Da keine neuen Krieg-der-Sterne-Filme anstanden, begann George Lucas in aller Stille, etwas zu entwickeln, das zunächst Star Wars: Squishies hieß, benannt nach dem „Squash and Stretch“-Animationsprinzip. Auf der Suche nach Mitstreitern wandte sich Lucas an Matthew Senreich und Seth Green, in deren Robot-Chicken-Serie regelmäßig Sketche auf Krieg-der-Sterne-Basis vorkamen. Nachdem Lucas ihre Parodien gesehen und für gut befunden hatte, gab er den Beiden die Erlaubnis, ein halbstündiges Special über seine Figuren zu machen. Robot Chicken: Star Wars war so erfolgreich, dass zwei Fortsetzungen folgten. Als Lucas dann bei der Entwicklung von Star Wars: Squishies Partner brauchte, fiel seine Wahl sofort auf Senreich und Green.

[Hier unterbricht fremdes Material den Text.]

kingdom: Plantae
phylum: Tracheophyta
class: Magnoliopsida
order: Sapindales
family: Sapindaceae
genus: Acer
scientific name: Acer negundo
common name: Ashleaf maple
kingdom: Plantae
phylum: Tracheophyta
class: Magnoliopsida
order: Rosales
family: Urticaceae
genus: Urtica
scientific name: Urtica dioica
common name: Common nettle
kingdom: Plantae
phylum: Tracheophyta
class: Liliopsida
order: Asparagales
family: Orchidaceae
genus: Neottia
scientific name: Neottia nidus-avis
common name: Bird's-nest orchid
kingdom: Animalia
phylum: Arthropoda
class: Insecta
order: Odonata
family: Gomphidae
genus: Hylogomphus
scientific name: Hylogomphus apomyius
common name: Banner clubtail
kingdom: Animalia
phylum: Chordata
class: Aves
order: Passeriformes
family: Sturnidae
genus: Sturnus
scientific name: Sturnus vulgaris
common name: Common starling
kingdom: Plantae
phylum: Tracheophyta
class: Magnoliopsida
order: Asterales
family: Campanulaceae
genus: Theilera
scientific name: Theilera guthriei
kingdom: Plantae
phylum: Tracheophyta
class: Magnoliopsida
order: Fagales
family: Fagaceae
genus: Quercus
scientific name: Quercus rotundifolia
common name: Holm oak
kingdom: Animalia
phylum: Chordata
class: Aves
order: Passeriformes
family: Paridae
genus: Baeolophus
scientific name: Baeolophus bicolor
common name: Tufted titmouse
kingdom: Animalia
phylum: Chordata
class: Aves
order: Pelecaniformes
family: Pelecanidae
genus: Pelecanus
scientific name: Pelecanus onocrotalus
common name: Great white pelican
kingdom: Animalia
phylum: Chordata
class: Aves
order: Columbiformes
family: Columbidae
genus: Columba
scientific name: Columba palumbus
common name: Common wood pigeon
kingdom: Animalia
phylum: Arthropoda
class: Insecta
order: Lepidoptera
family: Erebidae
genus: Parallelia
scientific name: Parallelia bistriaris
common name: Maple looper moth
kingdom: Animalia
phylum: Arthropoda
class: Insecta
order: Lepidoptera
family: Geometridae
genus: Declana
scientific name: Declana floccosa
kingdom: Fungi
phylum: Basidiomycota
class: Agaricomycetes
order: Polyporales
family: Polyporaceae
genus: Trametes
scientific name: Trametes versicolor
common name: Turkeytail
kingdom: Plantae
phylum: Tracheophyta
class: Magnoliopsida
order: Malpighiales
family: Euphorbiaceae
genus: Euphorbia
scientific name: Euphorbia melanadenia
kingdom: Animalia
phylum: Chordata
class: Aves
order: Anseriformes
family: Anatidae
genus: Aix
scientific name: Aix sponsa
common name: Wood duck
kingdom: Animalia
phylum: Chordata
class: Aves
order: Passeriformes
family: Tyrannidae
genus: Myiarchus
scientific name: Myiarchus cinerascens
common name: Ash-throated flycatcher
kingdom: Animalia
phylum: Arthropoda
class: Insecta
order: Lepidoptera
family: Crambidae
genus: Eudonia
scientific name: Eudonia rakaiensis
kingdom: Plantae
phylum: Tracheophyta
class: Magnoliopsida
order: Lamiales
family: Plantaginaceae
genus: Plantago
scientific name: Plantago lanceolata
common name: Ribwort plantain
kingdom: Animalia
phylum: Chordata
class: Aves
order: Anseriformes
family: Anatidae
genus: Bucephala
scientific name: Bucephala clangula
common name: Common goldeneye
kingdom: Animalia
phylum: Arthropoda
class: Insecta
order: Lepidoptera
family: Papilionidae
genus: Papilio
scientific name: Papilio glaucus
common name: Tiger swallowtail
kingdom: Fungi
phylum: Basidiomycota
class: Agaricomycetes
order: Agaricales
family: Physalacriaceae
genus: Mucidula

Squishies wandelte sich schließlich zu Detours, einer computeranimierten Sketchserie, die die respektlose, popkulturverliebte Robot-Chicken-Perspektive mit Humor für alle Altersgruppen verknüpfte. Jede Folge bestand aus drei sechsminütigen Kurzepisoden, die an drei legendären Schauplätzen des Kriegs der Sterne spielten: Dem Todesstern, Tatooine und Coruscant. Das erste Konzept war faktisch ein Seinfeld im Weltraum, eine Serie über das langweilige Leben normaler Bewohner der Randbereiche des Krieg-der-Sterne-Universums, in der Dex’s Diner aus Angriff der Klonkrieger die galaktische Rolle von Monk’s Café einnehmen sollte.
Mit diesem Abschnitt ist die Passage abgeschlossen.